In PKC 2014, a policy-based signature (PBS) scheme was proposed by Bellare and Fuchsbauer in which a signer can only sign messages conforming to some policy specified by an issuing authority and the produced signatures are verified under the issuer’s public key. PBS construction supports the delegation of signing policy keys with possible restrictions to the original policy. Although the PBS scheme is meant to limit the signing privileges of the scheme’s users, singers could easily abuse their signing rights without being held accountable since PBS does not have a tracing capability, and a signing policy key defines a policy that should be satisfied by the message only. In this work, we build on PBS and propose a traceable policy-based signature scheme (TPBS) where we employ a rerandomizable signature scheme, a digital signature scheme, and a zero-knowledge proof system as its building blocks.

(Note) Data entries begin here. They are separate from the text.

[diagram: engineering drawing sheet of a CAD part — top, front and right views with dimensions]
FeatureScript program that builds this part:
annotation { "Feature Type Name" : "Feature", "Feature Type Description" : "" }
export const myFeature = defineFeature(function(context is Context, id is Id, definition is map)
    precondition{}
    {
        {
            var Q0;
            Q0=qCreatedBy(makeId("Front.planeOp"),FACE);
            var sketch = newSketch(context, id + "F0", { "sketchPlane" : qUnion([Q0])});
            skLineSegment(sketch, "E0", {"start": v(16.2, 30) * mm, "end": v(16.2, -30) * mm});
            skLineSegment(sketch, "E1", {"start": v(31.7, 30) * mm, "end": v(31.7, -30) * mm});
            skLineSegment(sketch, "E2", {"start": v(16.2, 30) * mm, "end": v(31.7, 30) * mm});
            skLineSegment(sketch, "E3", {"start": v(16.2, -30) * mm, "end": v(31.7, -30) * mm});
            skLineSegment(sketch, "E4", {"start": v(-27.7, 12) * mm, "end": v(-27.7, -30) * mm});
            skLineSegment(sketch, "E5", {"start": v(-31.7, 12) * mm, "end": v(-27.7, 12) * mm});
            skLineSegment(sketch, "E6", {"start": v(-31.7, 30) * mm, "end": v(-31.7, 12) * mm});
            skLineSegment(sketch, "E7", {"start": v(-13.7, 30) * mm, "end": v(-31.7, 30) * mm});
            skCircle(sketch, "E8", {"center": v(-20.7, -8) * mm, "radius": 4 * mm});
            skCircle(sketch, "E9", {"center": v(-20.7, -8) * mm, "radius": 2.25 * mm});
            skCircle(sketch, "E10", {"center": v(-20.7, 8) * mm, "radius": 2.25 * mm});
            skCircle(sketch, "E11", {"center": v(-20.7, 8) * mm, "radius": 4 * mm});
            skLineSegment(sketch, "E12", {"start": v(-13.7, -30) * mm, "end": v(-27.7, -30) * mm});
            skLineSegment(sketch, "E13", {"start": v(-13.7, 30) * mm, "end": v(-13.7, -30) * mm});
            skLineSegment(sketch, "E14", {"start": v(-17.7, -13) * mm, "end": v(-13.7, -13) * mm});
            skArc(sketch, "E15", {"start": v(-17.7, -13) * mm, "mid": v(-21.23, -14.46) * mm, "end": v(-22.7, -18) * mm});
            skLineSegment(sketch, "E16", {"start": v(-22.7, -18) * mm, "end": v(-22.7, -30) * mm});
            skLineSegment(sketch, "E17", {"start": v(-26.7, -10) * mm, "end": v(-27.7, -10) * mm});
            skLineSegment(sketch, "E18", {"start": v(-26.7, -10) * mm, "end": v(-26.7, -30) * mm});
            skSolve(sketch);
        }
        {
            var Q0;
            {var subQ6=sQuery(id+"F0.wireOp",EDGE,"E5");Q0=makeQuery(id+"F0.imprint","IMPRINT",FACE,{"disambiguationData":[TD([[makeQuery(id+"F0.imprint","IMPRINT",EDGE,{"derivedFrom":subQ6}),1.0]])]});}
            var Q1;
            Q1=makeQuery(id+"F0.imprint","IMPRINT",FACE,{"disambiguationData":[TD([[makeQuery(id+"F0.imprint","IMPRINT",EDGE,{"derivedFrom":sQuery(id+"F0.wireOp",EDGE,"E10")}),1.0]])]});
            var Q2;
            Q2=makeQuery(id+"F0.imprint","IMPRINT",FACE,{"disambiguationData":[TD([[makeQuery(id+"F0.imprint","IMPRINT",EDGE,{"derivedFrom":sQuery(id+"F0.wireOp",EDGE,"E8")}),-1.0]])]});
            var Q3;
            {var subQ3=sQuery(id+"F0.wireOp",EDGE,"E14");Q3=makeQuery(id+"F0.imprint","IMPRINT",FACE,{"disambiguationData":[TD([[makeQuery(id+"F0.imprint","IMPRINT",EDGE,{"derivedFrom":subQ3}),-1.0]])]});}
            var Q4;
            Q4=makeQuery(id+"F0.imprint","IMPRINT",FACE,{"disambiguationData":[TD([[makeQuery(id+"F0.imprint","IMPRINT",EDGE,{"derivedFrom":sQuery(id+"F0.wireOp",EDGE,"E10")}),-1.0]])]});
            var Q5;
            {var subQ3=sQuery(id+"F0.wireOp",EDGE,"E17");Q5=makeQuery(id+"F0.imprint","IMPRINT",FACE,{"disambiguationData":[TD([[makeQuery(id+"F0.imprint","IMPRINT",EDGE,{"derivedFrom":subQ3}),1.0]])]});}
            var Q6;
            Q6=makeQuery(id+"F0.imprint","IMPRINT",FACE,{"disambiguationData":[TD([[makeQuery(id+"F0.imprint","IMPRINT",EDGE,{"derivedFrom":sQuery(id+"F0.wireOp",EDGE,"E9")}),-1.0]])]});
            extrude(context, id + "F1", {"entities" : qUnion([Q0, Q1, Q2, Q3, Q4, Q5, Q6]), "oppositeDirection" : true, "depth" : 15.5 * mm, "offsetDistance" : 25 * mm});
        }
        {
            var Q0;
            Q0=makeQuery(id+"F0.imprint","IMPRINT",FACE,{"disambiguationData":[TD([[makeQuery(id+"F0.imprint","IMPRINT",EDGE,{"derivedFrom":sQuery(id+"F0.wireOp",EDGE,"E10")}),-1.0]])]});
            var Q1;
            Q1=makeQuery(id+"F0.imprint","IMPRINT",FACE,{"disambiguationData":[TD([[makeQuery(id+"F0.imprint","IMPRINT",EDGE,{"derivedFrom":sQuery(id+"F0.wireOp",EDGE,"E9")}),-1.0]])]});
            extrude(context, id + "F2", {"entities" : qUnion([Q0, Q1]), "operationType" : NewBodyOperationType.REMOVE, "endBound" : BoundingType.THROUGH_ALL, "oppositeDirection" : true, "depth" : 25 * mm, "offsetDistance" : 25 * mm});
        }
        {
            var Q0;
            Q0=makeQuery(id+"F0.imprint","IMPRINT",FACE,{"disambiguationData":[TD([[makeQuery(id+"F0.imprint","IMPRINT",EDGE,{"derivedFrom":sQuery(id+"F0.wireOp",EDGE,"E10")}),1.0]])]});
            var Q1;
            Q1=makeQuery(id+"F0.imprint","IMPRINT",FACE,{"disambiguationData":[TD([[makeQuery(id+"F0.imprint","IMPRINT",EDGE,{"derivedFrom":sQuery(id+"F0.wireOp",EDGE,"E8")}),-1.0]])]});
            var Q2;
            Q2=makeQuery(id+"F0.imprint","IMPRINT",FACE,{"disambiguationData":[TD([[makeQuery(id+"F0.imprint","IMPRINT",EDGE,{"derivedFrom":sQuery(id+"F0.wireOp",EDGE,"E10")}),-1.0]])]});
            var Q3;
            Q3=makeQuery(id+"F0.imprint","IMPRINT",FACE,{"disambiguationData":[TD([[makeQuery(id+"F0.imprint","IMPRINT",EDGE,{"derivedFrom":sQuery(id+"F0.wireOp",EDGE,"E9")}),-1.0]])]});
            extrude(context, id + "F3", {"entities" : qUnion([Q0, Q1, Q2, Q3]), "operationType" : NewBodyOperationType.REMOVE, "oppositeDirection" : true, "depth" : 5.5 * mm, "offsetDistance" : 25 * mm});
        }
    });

TPBS introduces the notion of identity keys that are used with the policy keys for signing. Thus it achieves traceability without compromising the delegatability feature of the PBS scheme. Additionally, TPBS ensures non-frameability under the assumption of a corrupted tracing authority. We define and formally prove the security notions of the generic TPBS scheme. Finally, we propose an instantiation of TPBS utilizing the Pointcheval-Sanders rerandomizable signature scheme, Abe et al. ’s structure-preserving signature scheme, and Groth-Sahai NIZK system, and analyze its efficiency.